▶ **What is expected**: Wherever a picture sits, omit it. Output the rest of the listing exactly.

▶ **Raw data**:
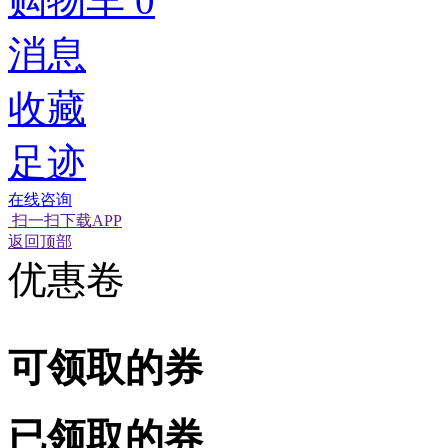
购物车
0
消息
收藏
足迹
在线咨询
扫一扫下载APP
经营性网站备
可信网站信用
返回顶部
优惠卷
可领取的券
已领取的券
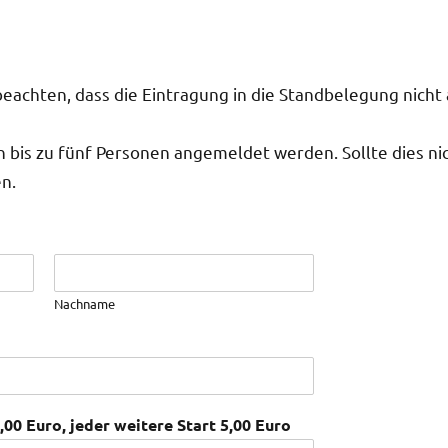
achten, dass die Eintragung in die Standbelegung nicht 
bis zu fünf Personen angemeldet werden. Sollte dies nich
n.
Nachname
,00 Euro, jeder weitere Start 5,00 Euro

▶ **Answer to this problem**:
购物车
0
消息
收藏
足迹
在线咨询
扫一扫下载APP
经营性网站备
可信网站信用
返回顶部
优惠卷
可领取的券
已领取的券
achten, dass die Eintragung in die Standbelegung nicht 
bis zu fünf Personen angemeldet werden. Sollte dies nich
n.
Nachname
,00 Euro, jeder weitere Start 5,00 Euro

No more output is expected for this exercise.